Parlons de ceux qui sont incapables du délit de panic buying; les plus démunis. Dépenser des centaines de roupies sur des bouteilles d’huile après le 15 du mois, alors qu’on ne prend qu’un repas par jour? Le panic buying affecte encore plus ceux à faible revenu. Si le produit est disponible mais trop cher pour notre bourse, cela nous frustre. Alors, comment anticiper? Bloke garde! On commence par la bouteille d’huile et bientôt ce sera peut-être le lait. Cette situation prend des airs de déjà-vu; cette période de confinement où on acceptait l’augmentation comme une fatalité. De plus, en période de crise, on ne peut réfléchir, coincé dans l’émotionnel. Peur du virus, peur du manque.

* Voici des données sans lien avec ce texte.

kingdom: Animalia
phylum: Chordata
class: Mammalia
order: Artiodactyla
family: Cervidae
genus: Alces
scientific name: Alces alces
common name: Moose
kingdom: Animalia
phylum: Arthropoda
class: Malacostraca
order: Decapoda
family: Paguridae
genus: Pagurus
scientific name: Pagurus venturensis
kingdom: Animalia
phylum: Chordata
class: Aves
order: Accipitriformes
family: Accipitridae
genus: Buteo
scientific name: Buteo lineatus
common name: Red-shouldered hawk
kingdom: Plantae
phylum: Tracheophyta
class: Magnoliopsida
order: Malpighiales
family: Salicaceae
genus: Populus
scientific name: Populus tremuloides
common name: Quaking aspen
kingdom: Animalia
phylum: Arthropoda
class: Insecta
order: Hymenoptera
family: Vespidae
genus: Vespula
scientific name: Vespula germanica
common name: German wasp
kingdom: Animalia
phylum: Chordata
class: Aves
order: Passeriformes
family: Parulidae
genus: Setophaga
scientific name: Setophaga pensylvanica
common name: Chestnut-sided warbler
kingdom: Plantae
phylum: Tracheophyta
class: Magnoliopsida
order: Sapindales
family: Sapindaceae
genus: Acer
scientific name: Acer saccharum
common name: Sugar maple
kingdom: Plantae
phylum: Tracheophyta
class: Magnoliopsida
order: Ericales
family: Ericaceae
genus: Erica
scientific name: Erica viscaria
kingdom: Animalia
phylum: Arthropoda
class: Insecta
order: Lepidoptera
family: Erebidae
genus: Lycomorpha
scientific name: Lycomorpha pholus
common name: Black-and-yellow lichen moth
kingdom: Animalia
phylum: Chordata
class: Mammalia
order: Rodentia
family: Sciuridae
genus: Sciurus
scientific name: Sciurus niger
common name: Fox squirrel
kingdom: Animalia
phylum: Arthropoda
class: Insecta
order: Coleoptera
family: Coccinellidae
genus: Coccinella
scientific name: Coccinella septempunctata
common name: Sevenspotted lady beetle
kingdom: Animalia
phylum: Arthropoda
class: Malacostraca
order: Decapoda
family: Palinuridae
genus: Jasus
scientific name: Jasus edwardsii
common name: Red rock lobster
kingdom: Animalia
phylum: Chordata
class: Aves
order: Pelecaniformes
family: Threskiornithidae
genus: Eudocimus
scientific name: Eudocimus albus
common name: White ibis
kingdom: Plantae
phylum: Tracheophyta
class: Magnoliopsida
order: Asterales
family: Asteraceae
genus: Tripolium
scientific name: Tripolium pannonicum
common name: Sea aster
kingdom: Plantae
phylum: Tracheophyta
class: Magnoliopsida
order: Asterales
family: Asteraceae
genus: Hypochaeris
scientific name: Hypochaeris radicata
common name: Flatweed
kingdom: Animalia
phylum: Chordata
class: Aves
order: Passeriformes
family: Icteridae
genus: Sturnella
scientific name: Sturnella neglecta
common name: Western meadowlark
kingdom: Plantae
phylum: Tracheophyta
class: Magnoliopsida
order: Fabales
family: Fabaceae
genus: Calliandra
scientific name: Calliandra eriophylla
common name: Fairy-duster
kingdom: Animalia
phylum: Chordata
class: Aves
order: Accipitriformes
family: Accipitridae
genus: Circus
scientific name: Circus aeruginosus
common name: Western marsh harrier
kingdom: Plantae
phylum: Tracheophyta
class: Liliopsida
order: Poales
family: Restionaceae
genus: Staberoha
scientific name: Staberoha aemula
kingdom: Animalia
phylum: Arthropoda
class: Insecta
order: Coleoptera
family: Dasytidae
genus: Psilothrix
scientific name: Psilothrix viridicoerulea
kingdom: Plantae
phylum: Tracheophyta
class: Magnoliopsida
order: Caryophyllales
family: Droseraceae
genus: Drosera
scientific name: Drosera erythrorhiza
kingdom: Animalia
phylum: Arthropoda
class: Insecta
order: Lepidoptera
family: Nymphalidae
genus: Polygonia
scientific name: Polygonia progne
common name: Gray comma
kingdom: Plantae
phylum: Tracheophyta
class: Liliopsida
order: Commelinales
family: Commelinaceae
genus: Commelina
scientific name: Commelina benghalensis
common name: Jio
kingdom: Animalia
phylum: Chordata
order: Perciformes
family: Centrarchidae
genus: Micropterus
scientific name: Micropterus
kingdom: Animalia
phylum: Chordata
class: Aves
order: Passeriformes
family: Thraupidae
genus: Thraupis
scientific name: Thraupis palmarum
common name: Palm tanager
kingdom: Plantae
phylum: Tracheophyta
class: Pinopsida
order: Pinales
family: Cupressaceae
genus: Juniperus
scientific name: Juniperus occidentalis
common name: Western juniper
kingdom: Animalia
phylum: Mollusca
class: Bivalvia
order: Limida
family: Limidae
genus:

On parle de transformer des villes mauriciennes en Manhattan ou New York. Parle-t-on uniquement de l’infrastructure ou aussi des conditions de vie des habitants? Imagine-t-on de “belles” villes pour accueillir des touristes mais où les gens se disputeraient le dernier sachet de lait. En 2021 il y a des enfants qui décrochent de l’école faute d’une bonne alimentation. Nos députés sont-ils conscients de la réalité de nombreuses familles; on meurt littéralement de faim après avoir payé les factures! Attention à ne pas juger trop promptement; il s’agit bien de familles où on travaille dur. Économiser? Voilà une valeur difficile à inculquer aux enfants quand il n’y a pas assez pour vivre. Ne se trompe-t-on pas en matière de développement? Le progrès signifie-t-il seulement bâtiments, technologie dernier cri, moyens de transport modernes ? Nos dirigeants trouveront-ils les solutions pour réduire cette dépendance sur l’importation? N’oublions pas qu’hélas la corruption est un frein à l’autosuffisance alimentaire – qui nécessitera un réel bouleversement. Nous attendons les mesures budgétaires avec un sentiment mitigé.
Petite Anecdote
Une jeune femme mauricienne de la ville, diplômes en poche, s’installe à Rodrigues. Loin des centres commerciaux et des fast-foods, elle découvre l’élevage et l’agriculture. Désormais, elle élève de fringantes petites poules. Bien sûr, elle ferme les yeux quand on met fin à leur vie pour que les poules prennent place dans la casserole. Le samedi, elle va à la pêche avec son mari. Ils sont des amateurs dans le lagon, mais quelle satisfaction de rapporter « enn ti kari, enn ti karang lake zonn » ! Elle a son petit potager, rien de bien sophistiqué mais elle récolte fièrement des giraumons, des bringelles qu’elle a nourri d’épluchures de bananes ou de son compost maison. On leur demande comment ils ont fait pour grandir des arbres fruitiers dans cet endroit où l’eau est rare et précieuse. Très simple: on ramasse, à l’aide d’une installation rustique mais efficace, eau de pluie et eau usagée de la machine à laver. Pour cette jeune femme c’est cela le développement; d’avoir quitté une vie de prêt-à-manger, de légumes riches en pesticides. Et elle attend avec la même impatience le moment de récolter le maïs et les haricots cultivés par la famille. On frit le poisson à l’extérieur, au feu de bois. Le maïs remplace le riz. Les haricots rouges « pe soufle dan tempo, salad papay ver fini pare ». Une vie panic buying free.
Sources
Psychology Today. The science of panic buying and how to stop it: Economic research demonstrates the best course of action. 24 March 2020.